Standing with a magnifying glass on my hand, I examined my face (don’t even get me started on the whole body mirror!) and yeah I found much imperfections, although I think women in their 20s feel the same way. We can truly be our own worst critiques! To my horror, some lines are already there, on my face! Now that’s a bit of a shocker, to see lines on your face. Red alert! Have to confess I haven’t particularly pay too much attentions to morning cream this, night cream that, eye cream this and that, etc…etc…for me as long as I washed my face in the morning and at night it should be enough. Apparently not so much! So I made myself some mental note of early ‘intervention’ creams for them, only to forget about it an hour later.
I feel like I’m turning 30 going on 40 and it wasn’t a very good feeling.
Then just as suddenly as those yucky feelings came, it went away. As I close my eyes and reflected on how my life has been in the past decade I can actually smile inside and out then says to myself “What a journey it has been!”

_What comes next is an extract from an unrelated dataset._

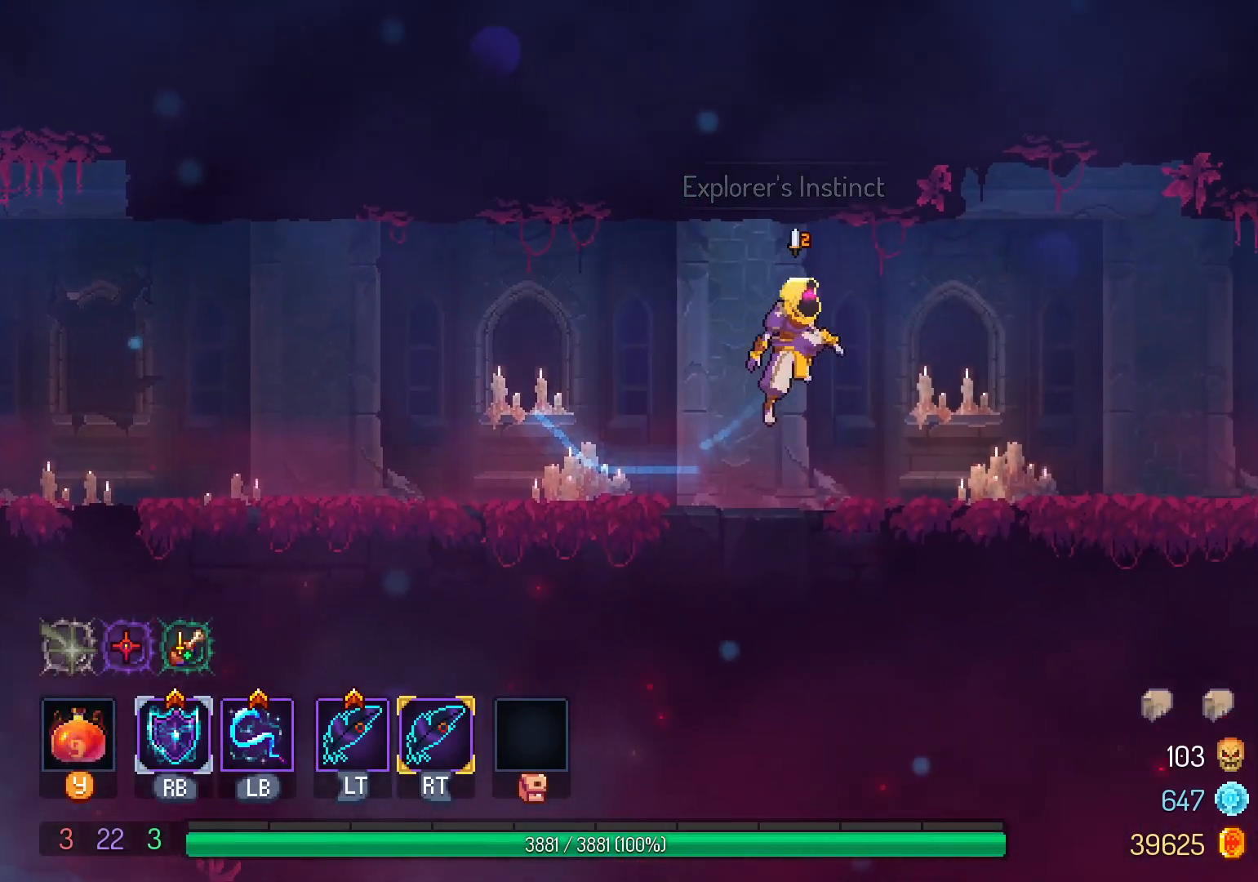
{"dt_ms": 500, "buttons": ["DPAD_RIGHT"], "left_stick": "center", "right_stick": "center", "events": [[317, "A", "down"], [383, "A", "up"]]}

Yes, I might not be as skinny as when I was in my early 20s (believe me loosing weight might be forever stuck on my to-do list!) but if you asked me 10 years ago and told me that I’ll experience living in China I might laugh at your face!
Now I’m actually quite excited about being 30. Now I feel like I had come to some sort of peace with myself with where I am in life. Reflecting on the past decade, I realized how I’ve been blessed in so many ways. Smiling, now I can proudly say that I am wiser than that 20 years old girl I once was and hopefully have more wisdom too.
Hitting the big 30 doesn’t really change my views in life all that much. I still am and will always be a learner in this school of life that sometimes stumble and fall. All those past scars and pain from the past decade had turned me into the person I am today. I learned to see life through different perspectives, I learned about feelings, I learned about appreciating what you have, I learned about the purest form of love is truly belong to a mother and her baby, I learned that dead leaves on the ground can be so much fun.
As I close another decade, I am so eager and ready to experience what this new decade will bring and teach me. So yeah, Happy Big 3-0 to me!






















I’m in my early 30s. Ever since the birth of my first child, I have 2, I feel like I aged another decade. At the same time, I feel like I’m living life again through the eyes of my children. So I suppose, I’m back to being someone in my 30s if you average it out.